Wednesday, February 12, 2014

Racial Innocence (BOOK REVIEW)



Racial Innocence
Performing American Childhood from Slavery to Civil Rights
by Robin Bernstein
New York University Press
Paperback, $24.00
320 pages, Illustrated
ISBN: 978-0-8147-8708-3

Book Review by Kam Williams

“Whiteness… derives power from its status as an unmarked category… [It] never has to acknowledge its role as an organizing principle in social and cultural relations. This silence about itself is… the primary prerogative of whiteness, at once its grand scheme and deep cover.
Childhood, I argue throughout this book, is a primary material in the historical construction of that cover. Childhood innocence—itself raced white—secured the unmarked status of whiteness, and the power derived from that status. ” 
-- Excerpted from the Introduction (page 7-8)

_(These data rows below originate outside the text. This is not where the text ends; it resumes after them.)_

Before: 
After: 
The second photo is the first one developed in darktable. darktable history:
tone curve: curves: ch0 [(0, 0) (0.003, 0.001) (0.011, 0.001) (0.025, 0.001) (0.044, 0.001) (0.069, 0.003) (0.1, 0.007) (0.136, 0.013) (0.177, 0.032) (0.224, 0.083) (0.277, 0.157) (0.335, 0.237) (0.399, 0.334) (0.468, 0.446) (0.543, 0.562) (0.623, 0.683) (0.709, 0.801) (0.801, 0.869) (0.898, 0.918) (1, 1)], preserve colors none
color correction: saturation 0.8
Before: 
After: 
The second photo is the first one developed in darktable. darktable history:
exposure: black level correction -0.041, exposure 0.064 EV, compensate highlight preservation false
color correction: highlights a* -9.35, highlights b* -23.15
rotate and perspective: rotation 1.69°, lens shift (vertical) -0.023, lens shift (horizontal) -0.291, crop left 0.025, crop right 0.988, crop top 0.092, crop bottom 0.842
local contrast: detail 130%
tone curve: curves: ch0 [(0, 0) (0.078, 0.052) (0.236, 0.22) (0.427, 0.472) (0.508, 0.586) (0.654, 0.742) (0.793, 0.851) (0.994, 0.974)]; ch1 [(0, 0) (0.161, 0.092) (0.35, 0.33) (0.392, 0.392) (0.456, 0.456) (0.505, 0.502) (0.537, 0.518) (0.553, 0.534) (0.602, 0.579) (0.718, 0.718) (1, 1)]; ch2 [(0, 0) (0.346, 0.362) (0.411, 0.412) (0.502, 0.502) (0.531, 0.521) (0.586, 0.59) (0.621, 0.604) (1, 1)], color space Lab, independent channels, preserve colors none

            Why is innocence automatically attributed to white children in the U.S. while black kids are just as easily presumed to be malevolent, almost as if good and evil are color-coded in each group’s DNA? That is the question explored by Robin Bernstein in Racial Innocence, an annotated, historical opus in search of an explanation for the lingering discrepancy.
            The author, a Professor of African-American and Women’s Studies at Harvard University, blames a deep-rooted racism which can be traced all the way back to slavery. She suggests that the divergent attitude about black and white youngsters has been codified by the culture as reflected in literature, art, music and minstrelsy.
            For example, in a discussion of Uncle Tom’s Cabin, published in 1852, she points out how the Caucasian heroine Eva was the “emblematic child-angel,” pale, pious and cloaked in innocence. By contrast, her black counterpart, Topsy, was portrayed as the polar opposite, as having been “hardened and made wicked” by slavery.
             Sadly, such characterizations survived into the 20th Century, as typified in film by the recently-deceased Shirley Temple, the bright-eyed, dimpled icon who often played the naive waif opposite relatively-worldly wise black children and adults alike, most notably, Bill “Bojangles” Robinson. In 2006, Dakota Fanning, the reigning blonde child actress, was asked to present Temple with a Lifetime Achievement Award as the screen legend’s heir apparent.
            It is important to note that Dakota carried a Shirley Temple doll she inherited onstage, stating, “My mom loved her, I love her, and I know someday, my daughter will, too.” The problem is that the effort to maintain the sentimental image of the chaste white child continues to come at the expense of black ones who end-up subtly portrayed as deserving of suspicion, marginalization, criminalization and second-class status.
            Telling traditional depictions of black and white tykes serving as chilling proof that the post-racial utopia is yet to be realized in American society.